Políticas afirmativas e cotas de reparação para os homossexuais

ARTIGOS
10 . Políticas afirmativas e cotas de reparação para os homossexuais

1. A concessão de cotas como estratégia governamental de ação afirmativa em favor dos afro-descendentes (20%), das mulheres (20%) e deficientes físicos (5%) já é lei na contratação de novos funcionários nos Ministérios da Justiça e Reforma Agrária, e em proporções específicas na seleção de alunos para o Itamaraty, Universidade do Estado do Rio de Janeiro, etc. Trata-se portanto de uma tendência que deve se ampliar para outros setores, estados e com certeza, incluir outros segmentos discriminados. Já não é mais questão de discutir os prós e contras das políticas afirmativas. As cotas já são lei, e os argumentos a seu favor foram mais convincentes. Democracia é assim. Se não derem certo, depois de alguns anos de aplicação e avaliação, compete à sociedade civil pressionar para que tal lei seja revogada. Antes de se experimentar empiricamente, não há como saber de sua eficiência como estratégia de superação das desigualdades acumuladas historicamente e que hoje dificultam estruturalmente aos grupos discriminados concorrer com igualdade de oportunidade ao lado dos demais cidadãos. Trata-se de uma medida de alcance imediato, a curto prazo, para em poucos anos capacitar novos profissionais também naqueles grupos que até agora não tiveram acesso a tais funções. Claro que medidas estruturais de longo alcance são igualmente imprescindíveis, permitindo que negros, mulheres, homossexuais, deficientes físicos, índios e demais minorias sociais tenham igualdade de acesso a todos os benefícios que hoje são privilégio da elite comanda pelo homens-brancos. E que políticas públicas afirmativas e legislação específica sejam implementadas no sentido de erradicar e punir o racismo, homofobia, machismo e demais preconceitos que impedem o acesso igual de todos à cidadania plena.

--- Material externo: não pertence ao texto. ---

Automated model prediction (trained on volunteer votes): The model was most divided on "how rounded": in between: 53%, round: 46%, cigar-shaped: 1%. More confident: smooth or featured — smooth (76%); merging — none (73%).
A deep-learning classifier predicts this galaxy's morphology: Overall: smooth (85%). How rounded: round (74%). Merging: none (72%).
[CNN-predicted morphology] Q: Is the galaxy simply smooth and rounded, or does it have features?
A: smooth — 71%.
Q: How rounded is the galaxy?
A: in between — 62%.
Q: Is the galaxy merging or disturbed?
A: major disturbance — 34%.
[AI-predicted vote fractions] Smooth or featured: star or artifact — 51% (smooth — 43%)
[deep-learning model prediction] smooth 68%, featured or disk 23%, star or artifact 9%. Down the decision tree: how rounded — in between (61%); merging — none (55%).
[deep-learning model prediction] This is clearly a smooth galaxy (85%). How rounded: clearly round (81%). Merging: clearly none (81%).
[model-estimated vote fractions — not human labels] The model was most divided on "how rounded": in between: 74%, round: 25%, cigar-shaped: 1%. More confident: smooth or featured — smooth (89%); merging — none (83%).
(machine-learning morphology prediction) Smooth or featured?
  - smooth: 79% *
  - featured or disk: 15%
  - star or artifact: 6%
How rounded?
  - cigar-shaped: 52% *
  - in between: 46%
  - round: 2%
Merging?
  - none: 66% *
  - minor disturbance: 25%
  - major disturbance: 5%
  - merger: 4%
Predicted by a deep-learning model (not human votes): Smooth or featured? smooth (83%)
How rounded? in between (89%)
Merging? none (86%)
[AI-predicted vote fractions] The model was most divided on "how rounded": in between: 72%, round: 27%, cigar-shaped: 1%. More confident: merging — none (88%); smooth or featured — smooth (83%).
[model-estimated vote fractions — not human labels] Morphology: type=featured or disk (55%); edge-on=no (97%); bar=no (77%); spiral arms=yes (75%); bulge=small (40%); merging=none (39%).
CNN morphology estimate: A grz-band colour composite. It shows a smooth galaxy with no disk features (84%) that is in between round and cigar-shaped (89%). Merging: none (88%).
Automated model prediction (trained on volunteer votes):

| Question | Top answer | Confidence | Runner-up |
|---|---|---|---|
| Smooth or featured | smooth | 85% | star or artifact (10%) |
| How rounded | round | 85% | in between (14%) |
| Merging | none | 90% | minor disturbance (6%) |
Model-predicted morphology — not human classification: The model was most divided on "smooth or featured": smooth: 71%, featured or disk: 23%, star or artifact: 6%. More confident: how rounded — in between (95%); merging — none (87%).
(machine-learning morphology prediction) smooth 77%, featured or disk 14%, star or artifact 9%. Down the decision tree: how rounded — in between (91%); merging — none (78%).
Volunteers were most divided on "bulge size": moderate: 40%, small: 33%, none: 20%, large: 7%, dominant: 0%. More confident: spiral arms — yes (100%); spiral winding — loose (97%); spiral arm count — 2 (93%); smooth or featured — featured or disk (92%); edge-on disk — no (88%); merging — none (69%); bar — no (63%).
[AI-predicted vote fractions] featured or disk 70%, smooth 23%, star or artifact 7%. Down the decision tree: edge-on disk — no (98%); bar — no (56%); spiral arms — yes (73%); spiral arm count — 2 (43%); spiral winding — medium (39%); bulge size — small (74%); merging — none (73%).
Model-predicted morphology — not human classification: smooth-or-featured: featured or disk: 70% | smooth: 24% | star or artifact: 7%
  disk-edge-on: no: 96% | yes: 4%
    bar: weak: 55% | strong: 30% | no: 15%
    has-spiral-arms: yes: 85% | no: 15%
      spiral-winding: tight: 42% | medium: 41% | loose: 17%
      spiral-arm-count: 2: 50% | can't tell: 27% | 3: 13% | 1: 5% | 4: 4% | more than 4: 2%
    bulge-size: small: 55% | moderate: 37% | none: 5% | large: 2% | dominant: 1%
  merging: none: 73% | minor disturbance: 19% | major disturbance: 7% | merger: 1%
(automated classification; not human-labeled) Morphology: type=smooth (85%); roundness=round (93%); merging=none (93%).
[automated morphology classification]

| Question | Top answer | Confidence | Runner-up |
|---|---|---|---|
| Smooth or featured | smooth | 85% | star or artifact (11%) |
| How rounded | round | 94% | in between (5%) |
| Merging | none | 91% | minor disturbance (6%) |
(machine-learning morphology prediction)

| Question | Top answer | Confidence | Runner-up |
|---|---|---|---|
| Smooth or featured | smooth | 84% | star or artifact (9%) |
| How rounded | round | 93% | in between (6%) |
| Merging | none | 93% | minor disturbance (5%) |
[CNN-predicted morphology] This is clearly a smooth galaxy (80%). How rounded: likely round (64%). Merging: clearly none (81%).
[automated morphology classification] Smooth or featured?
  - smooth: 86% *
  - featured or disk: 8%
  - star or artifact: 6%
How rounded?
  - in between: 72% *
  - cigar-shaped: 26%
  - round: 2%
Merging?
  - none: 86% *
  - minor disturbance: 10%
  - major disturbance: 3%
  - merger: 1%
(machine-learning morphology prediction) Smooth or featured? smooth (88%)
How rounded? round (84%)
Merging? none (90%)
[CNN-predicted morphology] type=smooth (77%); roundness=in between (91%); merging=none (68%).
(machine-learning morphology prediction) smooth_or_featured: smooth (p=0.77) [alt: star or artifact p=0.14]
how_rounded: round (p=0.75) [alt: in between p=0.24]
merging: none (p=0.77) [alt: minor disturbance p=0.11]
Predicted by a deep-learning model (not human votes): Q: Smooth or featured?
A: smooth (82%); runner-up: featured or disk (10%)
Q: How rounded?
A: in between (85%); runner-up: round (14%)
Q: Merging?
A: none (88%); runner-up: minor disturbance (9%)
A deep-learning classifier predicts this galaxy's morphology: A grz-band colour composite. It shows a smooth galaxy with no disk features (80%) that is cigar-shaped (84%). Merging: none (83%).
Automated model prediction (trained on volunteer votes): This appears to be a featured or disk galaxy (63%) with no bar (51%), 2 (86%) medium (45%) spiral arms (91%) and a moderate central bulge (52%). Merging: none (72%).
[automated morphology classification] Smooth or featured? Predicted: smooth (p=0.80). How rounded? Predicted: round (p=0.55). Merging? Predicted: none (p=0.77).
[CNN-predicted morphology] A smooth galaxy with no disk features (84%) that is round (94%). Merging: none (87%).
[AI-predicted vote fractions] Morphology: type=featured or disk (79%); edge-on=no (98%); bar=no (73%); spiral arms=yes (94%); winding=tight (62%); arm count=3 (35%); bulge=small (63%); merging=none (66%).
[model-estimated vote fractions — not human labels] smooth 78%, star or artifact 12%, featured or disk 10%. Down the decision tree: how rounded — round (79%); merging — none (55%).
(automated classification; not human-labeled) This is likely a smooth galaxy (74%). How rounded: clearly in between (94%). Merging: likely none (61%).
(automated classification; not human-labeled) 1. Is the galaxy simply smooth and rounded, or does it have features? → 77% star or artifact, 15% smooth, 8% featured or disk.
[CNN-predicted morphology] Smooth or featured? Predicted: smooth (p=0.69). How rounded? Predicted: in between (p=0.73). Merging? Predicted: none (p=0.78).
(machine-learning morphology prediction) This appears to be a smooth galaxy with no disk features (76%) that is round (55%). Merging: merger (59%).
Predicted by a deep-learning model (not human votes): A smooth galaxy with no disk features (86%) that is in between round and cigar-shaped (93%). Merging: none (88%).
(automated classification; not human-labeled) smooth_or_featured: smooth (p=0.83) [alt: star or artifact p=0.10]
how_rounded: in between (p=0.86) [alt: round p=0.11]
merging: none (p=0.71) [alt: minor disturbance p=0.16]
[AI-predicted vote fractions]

2. Diz a Constituição Federal que todos são iguais perante a lei. Ora, se as cotas e demais ações afirmativas visam corrigir as discriminações históricas contra os grupos socialmente mais vulneráveis, todos os grupos sociais vítimas de discriminação e que têm sua cidadania limitada devido a tais peculiaridades, devem ter igualitariamente os mesmos direitos a se beneficiar das reparações legais. Portanto, já que os homossexuais de ambos sexos constituem comprovadamente o segmento social mais discriminado na sociedade brasileira posto que diferentemente das demais minorias, os gays, travestis, transexuais e lésbicas sofrem gravíssimas violações de seus direitos dentro de casa, praticados pela própria família, ultrapassando em mais de 95% os homossexuais que devido à opressão heterossexista não ousam assumir e afirmar sua identidade sexual e estilo de vida diferenciado; já que o critério diferencial da implementação de ações afirmativas é exatamente o maior grau de apartação social que pesa sobre diferentes grupos sociais, nada mais justo e certo que os mais discriminados sejam os mais beneficiados, cabendo portanto aos homossexuais tratamento diferenciado pois são comprovadamente os mais vitimizados em nosso país. Aliás, a própria Constituição Federal garante o princípio de isonomia: a igualdade de todos perante a lei. Se as cotas foram legalizadas para os discriminados, que todos, inclusive os GLT tenham acessos igual a tais direitos.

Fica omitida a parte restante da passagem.